Stored data entries:
┌──
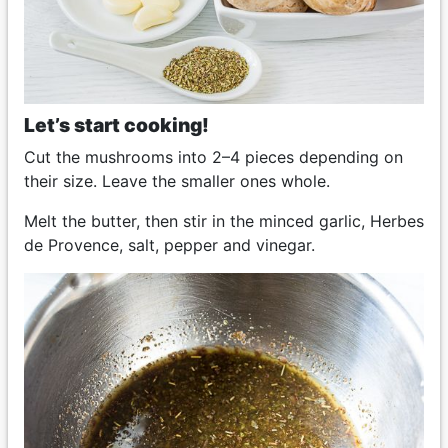
Let’s start cooking!
Cut the mushrooms into 2–4 pieces depending on
their size. Leave the smaller ones whole.
Melt the butter, then stir in the minced garlic, Herbes
de Provence, salt, pepper and vinegar.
└──
#### Activity:
Copy every entry exactly, leaving out the pictures.

#### Answer to this exercise:
Let’s start cooking!
Cut the mushrooms into 2–4 pieces depending on
their size. Leave the smaller ones whole.
Melt the butter, then stir in the minced garlic, Herbes
de Provence, salt, pepper and vinegar.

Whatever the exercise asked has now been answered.